Manager Trinity Peach says the winery, which opened in 2010, is located on her family’s farm where they raised cattle and horses before they ever thought about entering the winemaking industry.

“My father (Chad Peach) started growing grapes and making wine in 1998 as a hobby, and he soon had so much wine that he attracted the attention of the ABC (Alcoholic Beverage Control),” says Peach.

“They told him he had too much wine just sitting there aging. They said he had two choices – either dispose of it or open a winery,” she continues. Wisely, he chose the latter.

Image credit: Prodigy Vineyards and Winery

Now, as the owners like to say, visitors to Prodigy Vineyards & Winery can “uncork a Bluegrass legacy” while tasting wines that cover a range of palates.

If you prefer dry, you might opt for the Vidal Blanc, Cabernet Franc or the winery’s most popular offering, the dry Chambourcin.

Made from grapes grown on the property, the Chambourcin has received the Commissioner’s Cup Award from the state Department of Agriculture as “the Best Dry Wine in Kentucky.”

If you love the sweet wines, try the Diamond (most popular overall wine, according to Peach), Raspberry, Concord or Palomino Peach – named for the farm’s 33-year-old palomino Tardy who has free range of the farm.

Image credit: Prodigy Vineyards and Winery

Should you not be able to commit to going totally sweet, go for one of the semi-sweets such as Vidal Blanc, Pink Diamond or Blush.

Regardless of whether you prefer to drink a dry wine or savor a sweet vintage, Peach wants you to know one thing.

“Just know that even though we bring some of our grapes in from New York State, all of the wine is made right here on the property,” she says.

Sitting around the long table in the tasting room (or the plush sofas or even the outdoor terrace tables) makes for a pleasant couple of hours sipping wine and noshing on pizza and a charcuterie platter any day of the week.

However, if you want to make a night of it, come on Friday nights, urges Peach, noting that the winery has a special vibe then.

“That’s when we have live music and a menu special” she says, adding that those specials might include lasagna, chicken al fresco, New Orleans-style gumbo and Cajun-style pasta.
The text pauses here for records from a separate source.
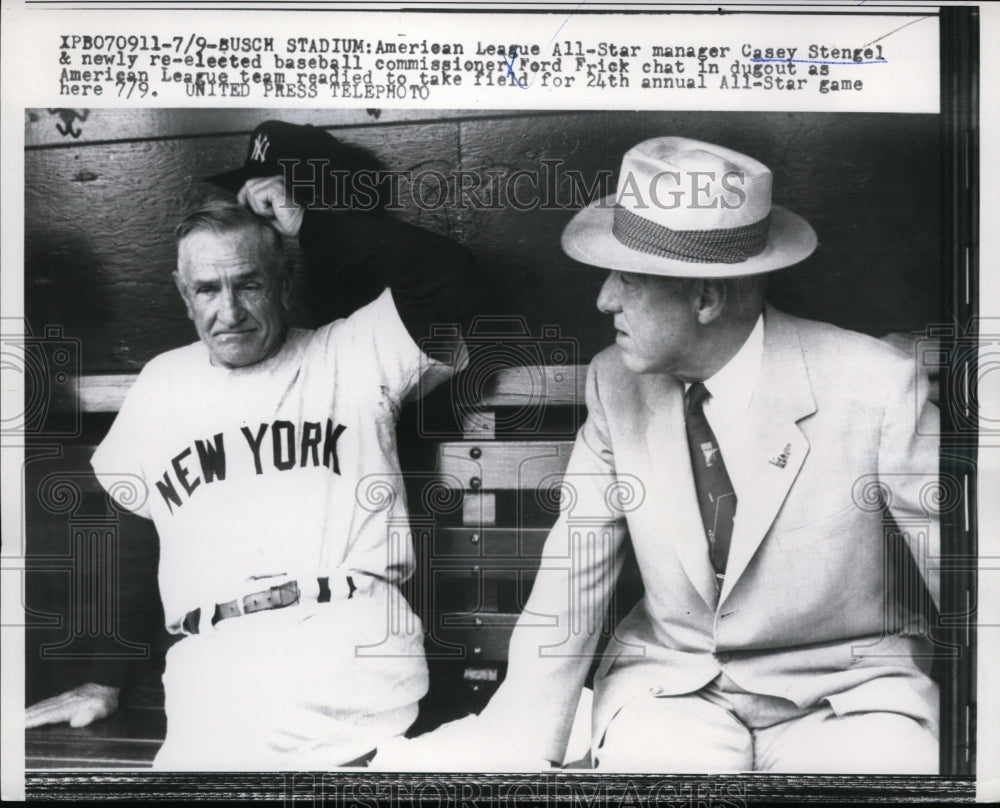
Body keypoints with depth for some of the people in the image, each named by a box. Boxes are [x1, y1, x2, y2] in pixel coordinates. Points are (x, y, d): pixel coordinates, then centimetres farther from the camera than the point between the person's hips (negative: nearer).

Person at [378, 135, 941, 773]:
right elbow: (573, 573, -4)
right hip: (671, 684, 2)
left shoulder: (877, 387, -18)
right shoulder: (616, 385, -8)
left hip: (851, 689, -1)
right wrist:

There is also opportunity for some retail therapy after your wine tasting. Far from being just a place to pick up a souvenir T-shirt, the well-stocked gift shop has everything from soft fleecy hoodies to fancy chapeaus suitable for the spring or fall meet at Keeneland Race Track.

This high-end merchandise comes thanks to the tasteful purchases of Peach’s mother Lenee, who handles all the retail.

If you want to celebrate the milestones in your life, Prodigy Vineyards & Winery can help you do that as well. Winery staff can cater a wine dinner, special event or a wedding up to 750 people.

Image credit: Prodigy Vineyards and Winery

So, excellent wines, luxe surroundings, friendly, knowledgeable staff, food, great shopping – what else could a visitor ask for?

Just one thing – the chance to make friends with the Prodigy Vineyards & Winery mascot, Harry, a six-year-old, 125-pound Great Pyrenees, who just may be the best ambassador any winemaker could ask for.